O mais provável é que os muito ricos absolutamente nunca pensem em criar empregos, sejam quais forem, nos EUA. Pesquisas mostram que 60% dos investidores com patrimônio de $25 milhões ou mais estão investindo no exterior até 1/3 de tudo que têm. Nos EUA, a riqueza extra que teria sido criada pelos cortes de impostos da era Bush evaram aos “piores números do trabalho, de toda a história”. O grande criador de empregos nos EUA, como diria Nick Hanauer, [2]é o consumidor de classe média.
As empresas norte-americanas muito ricas não gostam de investir nos EUA
Como as empresas gastam o próprio dinheiro? Em larga medida, não gastam. Segundo a agência Moody’s, o caixa de empresas não financeiras norte-americanas subiu 3% entre 1980 e 2011 e chega hoje a $1,24 trilhões. A razão património/dinheiro das empresas quase triplicou entre 1980 e 2010. Estima-se que o dinheiro paralisado como reserva de caixa nas empresas norte-americanas bastaria para manter empregados 3,5 milhões de pessoas a mais, durante cinco anos, com salário anual de $40 mil dólares.
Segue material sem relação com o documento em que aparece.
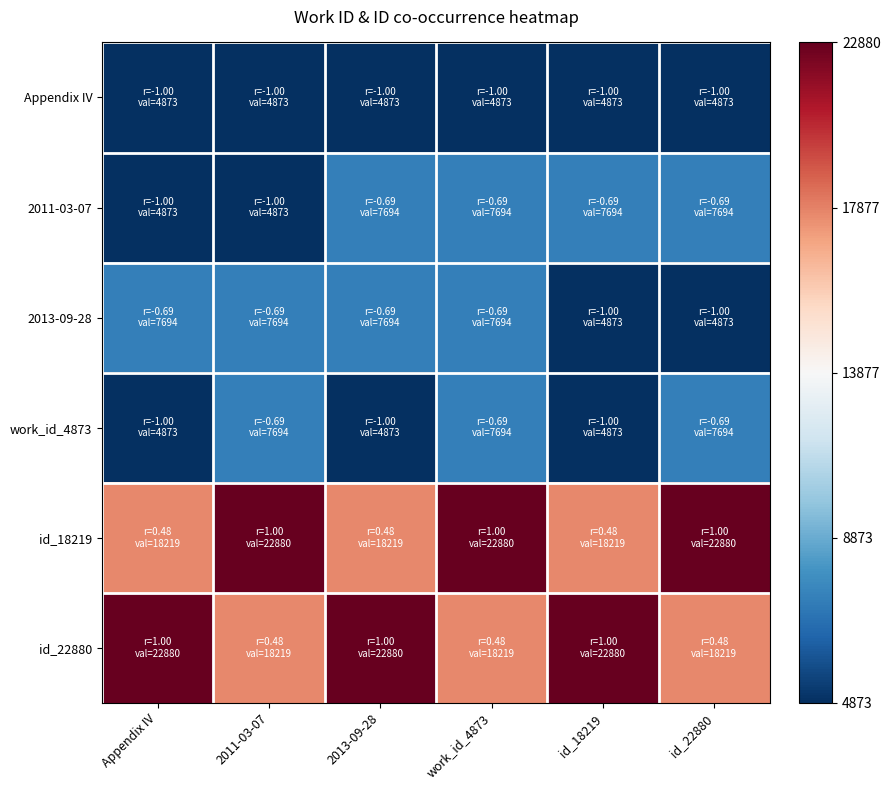

Reading right to left, what are all the values shown in this chart?

Appendix IV: id_22880=-1.0	id_18219=-1.0	work_id_4873=-1.0	2013-09-28=-1.0	2011-03-07=-1.0	Appendix IV=-1.0
2011-03-07: id_22880=-0.7	id_18219=-0.7	work_id_4873=-0.7	2013-09-28=-0.7	2011-03-07=-1.0	Appendix IV=-1.0
2013-09-28: id_22880=-1.0	id_18219=-1.0	work_id_4873=-0.7	2013-09-28=-0.7	2011-03-07=-0.7	Appendix IV=-0.7
work_id_4873: id_22880=-0.7	id_18219=-1.0	work_id_4873=-0.7	2013-09-28=-1.0	2011-03-07=-0.7	Appendix IV=-1.0
id_18219: id_22880=1.0	id_18219=0.5	work_id_4873=1.0	2013-09-28=0.5	2011-03-07=1.0	Appendix IV=0.5
id_22880: id_22880=0.5	id_18219=1.0	work_id_4873=0.5	2013-09-28=1.0	2011-03-07=0.5	Appendix IV=1.0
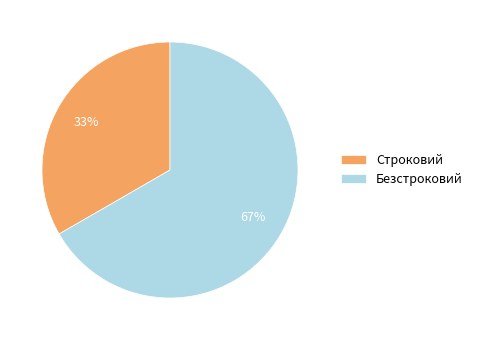

To the nearest percent, what percentage of the pie is Строковий?

33%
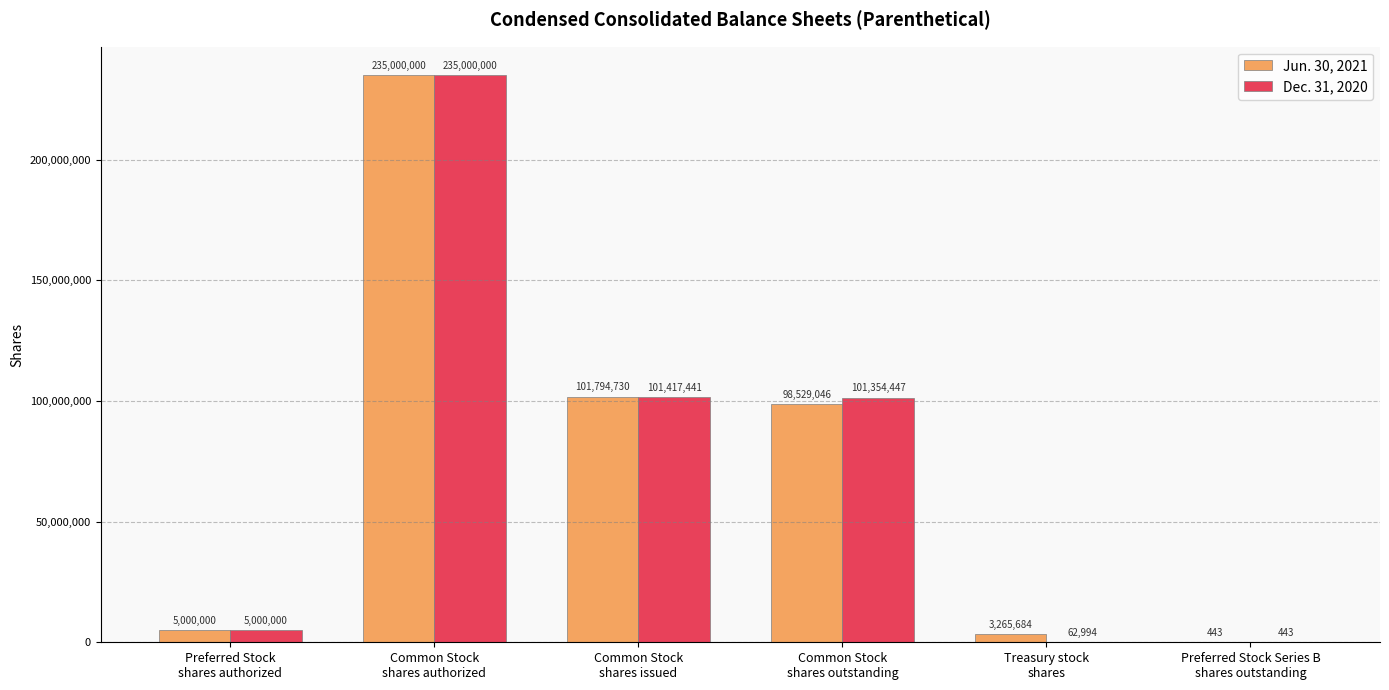

Is the value of Jun. 30, 2021 at Common Stock
shares outstanding greater than the value of Dec. 31, 2020 at Treasury stock
shares?

Yes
As empresas que mais preservam suas reservas de caixa, entre as quais Apple, Google, Intel, Coca Cola e Chevron, gastam o seu dinheiro na recompra de ações (o que faz subir o preço das ações preferenciais), em dividendos para investidores e na compra de empresas subsidiárias. Segundo Bloomberg, a recompra de ações alcança hoje um dos mais altos picos dos últimos 25 anos.
A empresa Apple alega ter criado 500 mil empregos para a economia dos EUA, mas aí estão contados entusiastas da construção de aplicativos e os motoristas da Fedex que entregam iPhones a domicílio. A Apple emprega hoje nos EUA 47 mil pessoas: é 1/10 da força de trabalho da General Motors nos anos 1990s.
Os riquíssimos investem, isso sim, no exterior. Também investem mais em “drenar cérebros” para o exterior – empresários, cientistas, médicos – do que em apoiar a melhoria da educação nos EUA.
Há um campo no qual as grandes empresas gostam de gastar dinheiro: em bônus aos altos executivos. Bancos, sobretudo, cujos gastos extras são muitas vezes cobertos por empréstimos de juro zero que lhes garante o FED – Federal Reserve.
Os mais ricos – indivíduos e empresas – são muito bons em acumular fortunas. E são melhores ainda na arte de cultivar o mito de que seriam “criadores de empregos”.